Como en los divorcios contenciosos, la discusión se cifra en quién fue el traidor y quién la víctima de la primera infidelidad. Pero esas discusiones para atrás sólo ponen en evidencia el dilema para adelante: ambos sectores de Juntos por el Cambio se sienten compelidos a votar -por acción u omisión- a un candidato que desprecian, con la nariz tapada.
Unidad o dispersión
Es aquí entonces donde conviene señalar que, en política, el mérito de la unidad es el reverso del error de la división. Unión por la Patria es la heredera de una implosión autoinducida del Frente de Todos, antes de las primarias. Pero ese colapso fue el modo que encontró el oficialismo para sellar a tiempo su unidad. El temor a una catástrofe electoral indujo a Cristina Kirchner, Sergio Massa y los jefes territoriales del peronismo a anticipar lo máximo posible el momento ineludible de las opciones indeseables. Fue cuando Cristina hizo un amague de fuerza con la candidatura fallida de “Wado” de Pedro, pero luego prefirió taparse la nariz y tomar antes que el resto el remedio amargo, a distancia de la verdadera elección.

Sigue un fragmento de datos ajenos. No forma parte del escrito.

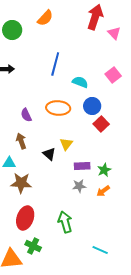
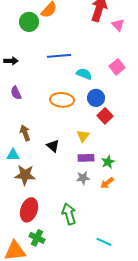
green circle: (12, 30) -> (29, 22), moved
blue line: (55, 64) -> (59, 56), turned 70
purple semicircle: (26, 115) -> (16, 93), moved
yellow triangle: (66, 144) -> (83, 136), moved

El apostrofado de Cristina contra Massa era de grueso calibre. Siempre lo vinculó con el negocio del narcotráfico. Es uno de los interrogantes más graves -irresueltos en esta elección- que rondó el escándalo del Caso Insaurralde. A propósito de cumplirse los 30 años de la muerte de Pablo Escobar Gaviria, circulan de nuevo en Colombia las reflexiones de Gabriel García Márquez, en su libro Noticia de un secuestro: “Una droga más dañina que las mal llamadas heroicas se introdujo en la cultura nacional: el dinero fácil. Prosperó la idea de que la ley es el mayor obstáculo para la felicidad”. El narcotráfico no descubrió el sicariato. Su verdadero triunfo fue conseguir que la sociedad lo admitiera como algo inevitable.
Dos tercios confusos
Tanto Cristina Kirchner como Mauricio Macri vislumbraron antes que el resto el escenario de tres tercios que se registró en las PASO. Pero Cristina vio dos tercios populistas y Macri dos tercios liberales. El balotaje decantará cuál de los dos acertó. Ambos han conseguido retener sus territorios propios, en la provincia de Buenos Aires y en la Ciudad de Buenos Aires.

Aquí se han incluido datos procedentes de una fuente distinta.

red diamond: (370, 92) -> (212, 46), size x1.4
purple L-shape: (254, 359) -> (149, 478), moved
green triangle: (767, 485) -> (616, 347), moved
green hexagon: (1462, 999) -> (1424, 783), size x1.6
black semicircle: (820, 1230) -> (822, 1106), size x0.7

Donde Cristina sacó ventaja es en el Congreso. Recompuso fuerzas en el Senado por la dispersión opositora; retuvo una porción de diputados significativa. Después del balotaje, el horizonte de gobernabilidad y expansión sobre otros poderes -en especial, la Justicia- la encontrará en condiciones más nítidas que a Macri.
Cristina y Macri también coincidían al advertir que la elección no sería de techos mayoritarios, sino de pisos sostenidos con disciplina por minorías intensas. Cristina y el resto del peronismo se sostuvieron en circunstancias adversas. Macri y el espacio del cambio -por disidencias de construcción u obstrucción- perforaron su piso.
Pero el balotaje no es un tiempo adicionado, sino una elección nueva. El formato de mayoría obligatoria impone apuntar al techo. Por eso el peronismo mira con apetencia a la Ciudad de Buenos Aires y la oposición trabaja sobre la provincia de Buenos Aires, donde tampoco existirá ahora la tracción de la boleta completa.
El laberinto de la segunda vuelta, el que mejor define la enorme controversia argentina, es que, en la estructura política, dos candidatos adictos al liderazgo populista disputarán la presidencia. Pero en la base regresará una antigua grieta. La definió el historiador Loris Zanatta: la misma de siempre entre la Argentina nacional-popular y la Argentina laico-liberal.